▶ Assignment: Please extend the article on Huawei's EMUI 8.0 and its desktop mode, starting right after its final sentence.

▶ Reading passage:
----------

Huawei attempts to appeal to business users with a Desktop mode
Mobility and true productivity from one device? That’s been a holy grail feature for a while now, with Canonical, Microsoft, and many others attempting to crack the code over the years. Most recently, Samsung brought us the DeX dock, transforming its 2017 Galaxy flagships into desktop machines.
Huawei takes a stab at the desktop mode strategy, but does it a bit differently. Huawei doesn’t try to sell its users a dock, instead it allows you to hook up your phone using a USB-C to HDMI cable. Once you’re hooked up, you can either extend your phone’s display onto a monitor, or completely mirror it.
The lack of a dock means you won’t be able to use accessories with full-sized USB ports, but support for dual Bluetooth connections means you can always hook up a keyboard/mouse. You also have the ability to use the phone as a virtual keyboard/mouse. As you’d expect, EMUI’s desktop mode looks a bit different from its smaller screen version, though the company doesn’t seem to have many apps or experiences baked up for desktop mode just yet.
EMUI jumps from 5.1 all the way to 8.0, but the changes aren’t as big as that might imply
EMUI has jumped all the way to version 8.0, bringing some new AI tricks and a desktop mode. Beyond that? The experience actually doesn’t look or feel much different from EMUI 5.1 on the surface.

----------

▶ Data under study:
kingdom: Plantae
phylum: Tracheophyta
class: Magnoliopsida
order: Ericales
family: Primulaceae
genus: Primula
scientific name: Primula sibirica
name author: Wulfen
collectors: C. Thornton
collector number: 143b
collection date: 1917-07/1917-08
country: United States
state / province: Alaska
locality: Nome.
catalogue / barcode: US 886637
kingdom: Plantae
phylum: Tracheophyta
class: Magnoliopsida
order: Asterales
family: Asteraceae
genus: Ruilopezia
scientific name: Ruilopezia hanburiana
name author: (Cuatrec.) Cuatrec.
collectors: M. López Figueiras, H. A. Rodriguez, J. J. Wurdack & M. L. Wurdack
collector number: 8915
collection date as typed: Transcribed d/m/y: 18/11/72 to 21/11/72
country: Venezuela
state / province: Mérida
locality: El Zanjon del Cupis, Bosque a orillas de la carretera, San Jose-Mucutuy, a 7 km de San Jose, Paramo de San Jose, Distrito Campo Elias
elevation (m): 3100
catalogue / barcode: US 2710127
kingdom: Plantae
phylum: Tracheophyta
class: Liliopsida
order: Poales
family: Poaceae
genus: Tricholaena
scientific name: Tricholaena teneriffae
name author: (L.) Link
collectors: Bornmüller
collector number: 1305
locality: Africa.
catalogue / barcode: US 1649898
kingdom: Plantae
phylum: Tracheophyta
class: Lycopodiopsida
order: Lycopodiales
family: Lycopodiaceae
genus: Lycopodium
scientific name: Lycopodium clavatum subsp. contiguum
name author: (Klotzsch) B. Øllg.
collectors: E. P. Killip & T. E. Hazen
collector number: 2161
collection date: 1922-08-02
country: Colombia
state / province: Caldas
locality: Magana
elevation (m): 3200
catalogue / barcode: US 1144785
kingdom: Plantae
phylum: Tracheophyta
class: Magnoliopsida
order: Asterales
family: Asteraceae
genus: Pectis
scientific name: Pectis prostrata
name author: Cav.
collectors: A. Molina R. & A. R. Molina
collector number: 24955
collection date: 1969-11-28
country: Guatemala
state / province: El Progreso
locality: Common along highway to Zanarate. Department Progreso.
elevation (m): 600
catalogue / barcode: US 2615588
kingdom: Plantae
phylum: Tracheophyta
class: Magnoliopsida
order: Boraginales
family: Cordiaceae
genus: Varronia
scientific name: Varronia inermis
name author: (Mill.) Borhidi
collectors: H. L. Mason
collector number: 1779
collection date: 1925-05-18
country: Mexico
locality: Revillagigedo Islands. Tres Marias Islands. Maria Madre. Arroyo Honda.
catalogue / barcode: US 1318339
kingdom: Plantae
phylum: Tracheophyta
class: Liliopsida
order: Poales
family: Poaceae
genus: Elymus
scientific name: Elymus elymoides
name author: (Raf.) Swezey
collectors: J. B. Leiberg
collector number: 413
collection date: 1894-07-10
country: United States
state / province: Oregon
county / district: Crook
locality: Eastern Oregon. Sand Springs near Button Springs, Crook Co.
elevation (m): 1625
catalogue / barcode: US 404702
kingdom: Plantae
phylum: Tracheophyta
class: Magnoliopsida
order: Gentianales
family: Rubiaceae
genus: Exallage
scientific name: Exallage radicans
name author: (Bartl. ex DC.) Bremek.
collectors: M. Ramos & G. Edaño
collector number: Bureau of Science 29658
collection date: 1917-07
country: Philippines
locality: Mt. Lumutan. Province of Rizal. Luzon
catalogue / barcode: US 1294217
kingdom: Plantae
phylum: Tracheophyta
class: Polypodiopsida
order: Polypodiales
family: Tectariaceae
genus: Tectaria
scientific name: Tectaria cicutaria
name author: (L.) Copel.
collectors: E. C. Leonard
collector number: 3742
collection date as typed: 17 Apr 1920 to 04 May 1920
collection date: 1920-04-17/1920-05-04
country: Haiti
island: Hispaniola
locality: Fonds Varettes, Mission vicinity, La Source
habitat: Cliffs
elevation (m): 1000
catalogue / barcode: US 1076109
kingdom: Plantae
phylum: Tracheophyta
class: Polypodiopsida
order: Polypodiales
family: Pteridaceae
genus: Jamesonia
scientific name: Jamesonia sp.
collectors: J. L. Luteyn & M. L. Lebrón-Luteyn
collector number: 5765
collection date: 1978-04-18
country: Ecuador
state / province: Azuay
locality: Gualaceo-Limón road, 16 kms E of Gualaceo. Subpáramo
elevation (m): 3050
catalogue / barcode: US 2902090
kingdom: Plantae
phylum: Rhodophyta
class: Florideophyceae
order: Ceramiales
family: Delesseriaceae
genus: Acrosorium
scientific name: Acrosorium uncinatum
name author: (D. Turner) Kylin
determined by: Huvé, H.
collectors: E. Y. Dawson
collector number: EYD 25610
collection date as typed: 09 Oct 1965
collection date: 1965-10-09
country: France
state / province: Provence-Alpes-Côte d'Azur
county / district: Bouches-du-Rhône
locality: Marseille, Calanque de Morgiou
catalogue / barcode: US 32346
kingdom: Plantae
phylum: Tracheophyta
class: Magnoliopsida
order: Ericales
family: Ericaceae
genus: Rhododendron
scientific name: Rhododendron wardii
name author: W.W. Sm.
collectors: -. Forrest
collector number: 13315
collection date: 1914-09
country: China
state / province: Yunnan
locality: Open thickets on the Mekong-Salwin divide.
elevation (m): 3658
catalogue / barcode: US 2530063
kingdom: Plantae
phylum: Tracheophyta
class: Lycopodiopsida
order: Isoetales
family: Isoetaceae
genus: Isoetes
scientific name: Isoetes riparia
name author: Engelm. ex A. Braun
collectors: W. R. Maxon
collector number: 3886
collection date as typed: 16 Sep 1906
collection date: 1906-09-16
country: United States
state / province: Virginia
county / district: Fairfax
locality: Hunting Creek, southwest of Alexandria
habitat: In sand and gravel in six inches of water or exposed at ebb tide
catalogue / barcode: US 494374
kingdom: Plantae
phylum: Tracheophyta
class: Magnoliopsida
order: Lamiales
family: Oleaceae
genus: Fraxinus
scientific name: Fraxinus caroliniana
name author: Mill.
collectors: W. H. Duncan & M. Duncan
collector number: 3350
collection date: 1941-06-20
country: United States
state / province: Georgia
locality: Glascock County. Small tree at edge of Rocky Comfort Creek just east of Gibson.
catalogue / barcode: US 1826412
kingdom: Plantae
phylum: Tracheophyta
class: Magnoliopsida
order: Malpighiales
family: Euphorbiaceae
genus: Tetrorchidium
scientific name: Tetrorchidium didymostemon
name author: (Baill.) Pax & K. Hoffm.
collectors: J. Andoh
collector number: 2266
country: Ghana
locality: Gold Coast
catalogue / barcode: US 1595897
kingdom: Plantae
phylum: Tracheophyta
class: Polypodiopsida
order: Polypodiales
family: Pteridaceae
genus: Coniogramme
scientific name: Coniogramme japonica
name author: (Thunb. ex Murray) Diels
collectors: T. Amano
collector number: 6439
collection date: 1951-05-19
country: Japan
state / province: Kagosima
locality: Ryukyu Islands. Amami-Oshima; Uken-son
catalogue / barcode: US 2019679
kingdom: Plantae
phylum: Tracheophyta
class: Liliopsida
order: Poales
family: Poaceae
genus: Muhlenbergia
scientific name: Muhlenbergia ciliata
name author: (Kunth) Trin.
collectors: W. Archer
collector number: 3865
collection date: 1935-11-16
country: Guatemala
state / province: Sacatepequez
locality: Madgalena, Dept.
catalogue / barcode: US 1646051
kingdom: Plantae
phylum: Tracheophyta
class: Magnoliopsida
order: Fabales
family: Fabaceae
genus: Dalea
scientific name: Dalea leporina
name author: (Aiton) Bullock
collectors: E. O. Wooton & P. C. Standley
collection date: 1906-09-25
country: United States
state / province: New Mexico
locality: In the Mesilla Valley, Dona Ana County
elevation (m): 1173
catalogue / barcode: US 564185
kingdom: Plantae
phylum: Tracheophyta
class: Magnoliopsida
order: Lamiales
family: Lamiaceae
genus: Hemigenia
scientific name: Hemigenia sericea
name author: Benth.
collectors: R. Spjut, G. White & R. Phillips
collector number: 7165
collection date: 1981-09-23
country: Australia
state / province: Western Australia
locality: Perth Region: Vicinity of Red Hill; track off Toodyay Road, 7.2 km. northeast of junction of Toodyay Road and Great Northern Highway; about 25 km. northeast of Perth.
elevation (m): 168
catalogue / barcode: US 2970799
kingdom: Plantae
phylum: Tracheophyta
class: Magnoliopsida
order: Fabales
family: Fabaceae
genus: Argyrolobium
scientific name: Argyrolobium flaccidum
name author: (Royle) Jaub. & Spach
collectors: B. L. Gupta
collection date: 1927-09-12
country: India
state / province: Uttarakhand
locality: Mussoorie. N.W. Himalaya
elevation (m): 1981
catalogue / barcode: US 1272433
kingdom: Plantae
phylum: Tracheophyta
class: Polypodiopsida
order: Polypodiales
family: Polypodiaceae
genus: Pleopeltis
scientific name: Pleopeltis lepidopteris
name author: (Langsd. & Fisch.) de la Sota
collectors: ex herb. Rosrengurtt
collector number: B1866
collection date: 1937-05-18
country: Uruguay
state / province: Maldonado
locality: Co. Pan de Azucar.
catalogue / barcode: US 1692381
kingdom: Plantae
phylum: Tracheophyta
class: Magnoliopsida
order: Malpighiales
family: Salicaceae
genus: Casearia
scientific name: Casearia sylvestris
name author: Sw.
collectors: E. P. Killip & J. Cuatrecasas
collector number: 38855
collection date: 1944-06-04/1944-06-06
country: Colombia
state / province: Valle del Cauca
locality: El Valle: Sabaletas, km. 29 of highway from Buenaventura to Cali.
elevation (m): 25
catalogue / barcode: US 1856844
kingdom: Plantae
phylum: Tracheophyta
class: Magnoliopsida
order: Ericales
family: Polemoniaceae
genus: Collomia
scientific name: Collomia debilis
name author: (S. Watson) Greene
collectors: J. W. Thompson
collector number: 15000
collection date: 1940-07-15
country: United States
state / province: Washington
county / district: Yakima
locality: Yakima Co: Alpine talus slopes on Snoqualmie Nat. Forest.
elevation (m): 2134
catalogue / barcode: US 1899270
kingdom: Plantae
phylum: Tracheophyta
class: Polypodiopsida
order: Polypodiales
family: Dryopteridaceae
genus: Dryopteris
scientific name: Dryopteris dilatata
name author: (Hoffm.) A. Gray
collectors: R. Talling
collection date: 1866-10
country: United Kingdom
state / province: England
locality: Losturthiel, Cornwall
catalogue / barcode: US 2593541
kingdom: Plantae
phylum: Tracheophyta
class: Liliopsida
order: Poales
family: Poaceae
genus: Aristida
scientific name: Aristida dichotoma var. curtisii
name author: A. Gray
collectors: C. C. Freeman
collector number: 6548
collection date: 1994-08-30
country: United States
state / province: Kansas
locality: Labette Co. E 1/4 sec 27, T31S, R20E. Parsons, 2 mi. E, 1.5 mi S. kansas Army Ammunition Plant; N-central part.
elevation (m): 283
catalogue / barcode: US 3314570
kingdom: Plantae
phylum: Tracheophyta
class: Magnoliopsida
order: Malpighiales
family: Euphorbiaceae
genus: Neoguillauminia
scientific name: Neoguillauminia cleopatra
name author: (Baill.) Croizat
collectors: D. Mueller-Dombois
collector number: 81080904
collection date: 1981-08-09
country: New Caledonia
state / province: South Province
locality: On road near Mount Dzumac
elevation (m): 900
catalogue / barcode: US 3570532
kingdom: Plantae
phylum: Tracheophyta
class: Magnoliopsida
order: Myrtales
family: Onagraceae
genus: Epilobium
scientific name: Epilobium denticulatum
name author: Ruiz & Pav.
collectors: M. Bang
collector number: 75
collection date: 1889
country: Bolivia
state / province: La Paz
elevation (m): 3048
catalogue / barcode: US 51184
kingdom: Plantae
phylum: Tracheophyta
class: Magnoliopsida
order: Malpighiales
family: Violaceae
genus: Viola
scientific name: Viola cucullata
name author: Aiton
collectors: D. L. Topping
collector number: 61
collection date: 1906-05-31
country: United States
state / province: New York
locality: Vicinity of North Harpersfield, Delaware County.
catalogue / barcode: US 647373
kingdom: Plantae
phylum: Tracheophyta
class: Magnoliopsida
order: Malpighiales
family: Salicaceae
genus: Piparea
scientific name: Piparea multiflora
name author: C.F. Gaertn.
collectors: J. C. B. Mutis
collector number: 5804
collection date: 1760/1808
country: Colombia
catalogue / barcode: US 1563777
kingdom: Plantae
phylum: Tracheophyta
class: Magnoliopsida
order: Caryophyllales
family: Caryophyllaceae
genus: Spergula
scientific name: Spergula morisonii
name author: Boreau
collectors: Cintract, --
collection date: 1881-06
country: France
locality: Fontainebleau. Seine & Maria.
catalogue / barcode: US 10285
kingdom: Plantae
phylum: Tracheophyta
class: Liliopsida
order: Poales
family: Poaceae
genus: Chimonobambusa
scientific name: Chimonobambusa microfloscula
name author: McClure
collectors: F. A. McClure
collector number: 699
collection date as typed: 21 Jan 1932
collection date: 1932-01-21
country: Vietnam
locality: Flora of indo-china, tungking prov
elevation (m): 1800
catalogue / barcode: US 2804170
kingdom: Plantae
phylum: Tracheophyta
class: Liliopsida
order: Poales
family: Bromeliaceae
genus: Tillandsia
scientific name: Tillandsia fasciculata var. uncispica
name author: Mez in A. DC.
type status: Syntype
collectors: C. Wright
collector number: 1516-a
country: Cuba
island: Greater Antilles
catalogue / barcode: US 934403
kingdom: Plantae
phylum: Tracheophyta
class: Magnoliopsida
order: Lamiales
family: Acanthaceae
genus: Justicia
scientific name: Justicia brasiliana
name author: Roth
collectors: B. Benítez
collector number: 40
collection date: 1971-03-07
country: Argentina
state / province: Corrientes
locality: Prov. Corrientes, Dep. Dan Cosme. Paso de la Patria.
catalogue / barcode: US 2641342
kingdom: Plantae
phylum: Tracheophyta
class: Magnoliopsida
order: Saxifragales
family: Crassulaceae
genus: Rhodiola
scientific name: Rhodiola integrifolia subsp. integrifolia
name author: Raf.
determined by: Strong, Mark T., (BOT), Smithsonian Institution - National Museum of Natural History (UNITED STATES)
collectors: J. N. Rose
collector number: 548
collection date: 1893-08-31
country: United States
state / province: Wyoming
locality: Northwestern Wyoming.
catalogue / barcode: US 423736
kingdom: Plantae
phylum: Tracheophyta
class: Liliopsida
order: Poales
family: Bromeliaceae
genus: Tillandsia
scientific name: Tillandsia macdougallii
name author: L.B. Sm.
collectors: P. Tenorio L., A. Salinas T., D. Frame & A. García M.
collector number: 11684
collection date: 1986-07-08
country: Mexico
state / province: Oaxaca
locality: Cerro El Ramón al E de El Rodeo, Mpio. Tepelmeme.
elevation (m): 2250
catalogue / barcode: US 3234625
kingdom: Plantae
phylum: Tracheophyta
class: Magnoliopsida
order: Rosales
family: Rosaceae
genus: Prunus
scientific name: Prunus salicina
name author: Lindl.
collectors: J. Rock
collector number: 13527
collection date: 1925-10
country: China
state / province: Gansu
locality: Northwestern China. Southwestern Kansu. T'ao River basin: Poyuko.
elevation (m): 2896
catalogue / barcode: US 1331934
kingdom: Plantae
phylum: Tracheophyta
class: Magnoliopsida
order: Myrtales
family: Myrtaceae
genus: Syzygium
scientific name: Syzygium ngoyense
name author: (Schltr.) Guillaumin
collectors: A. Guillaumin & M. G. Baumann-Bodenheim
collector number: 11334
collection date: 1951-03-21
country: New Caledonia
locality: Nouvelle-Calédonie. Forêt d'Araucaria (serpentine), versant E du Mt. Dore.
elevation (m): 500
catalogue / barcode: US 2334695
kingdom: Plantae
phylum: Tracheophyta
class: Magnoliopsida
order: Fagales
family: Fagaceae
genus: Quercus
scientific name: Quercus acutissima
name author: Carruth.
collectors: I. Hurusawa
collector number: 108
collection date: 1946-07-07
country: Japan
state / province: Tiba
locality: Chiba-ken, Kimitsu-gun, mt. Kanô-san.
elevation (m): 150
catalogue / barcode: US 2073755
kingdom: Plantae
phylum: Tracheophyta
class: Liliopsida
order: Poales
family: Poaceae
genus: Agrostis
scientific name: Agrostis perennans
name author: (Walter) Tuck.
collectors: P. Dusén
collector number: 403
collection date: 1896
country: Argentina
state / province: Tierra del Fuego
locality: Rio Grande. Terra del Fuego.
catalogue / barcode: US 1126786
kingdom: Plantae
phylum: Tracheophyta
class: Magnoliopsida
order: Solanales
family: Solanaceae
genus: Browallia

----------

▶ Result of the task:
For those with the Huawei Mate 10 Pro or Porsche Design, you’ll also notice that Huawei is bringing an optional floating dock that does all the things physical or on-screen navigation keys typically do – going home, back, or pulling up recent apps. For those that would rather keep on-screen navigation keys at the bottom? That’s still an option as well.
If you wonder why this is called EMUI 8, Huawei says they believe this is a big change from past versions under the hood, thanks to the new AI-first focus. Another obvious reason is that EMUI 8 is based on Android 8.0 Oreo, so this small change in numbering means that EMUI and Android versions are now better aligned.
New Mate 10 accessories
Huawei has three new accessories that will launch alongside the Mate 10 series: the EnVizion 360 Camera, SuperCharge Power Bank, and Smart Scale.
The EnVizion shoots 5k photos, 360-degree 2K videos, and has multiple viewing modes for sharing across your favorite social media platforms.
Next we have the Supercharge, a power bank that supports 4.5V/5A low-volt fast charging. No further details on capacity or pricing, though it’s possible they will offer a few sizes.
Lastly there’s the Smart Scale. This special scale can analyze body fat percentages, body mass index, and more through a companion app. It’s a bit of a random accessory and, with competing options from Fitbit and others, we’re not sure how well it will do commercially. Still, at least Huawei is attempting to break into new avenues with its official accessories.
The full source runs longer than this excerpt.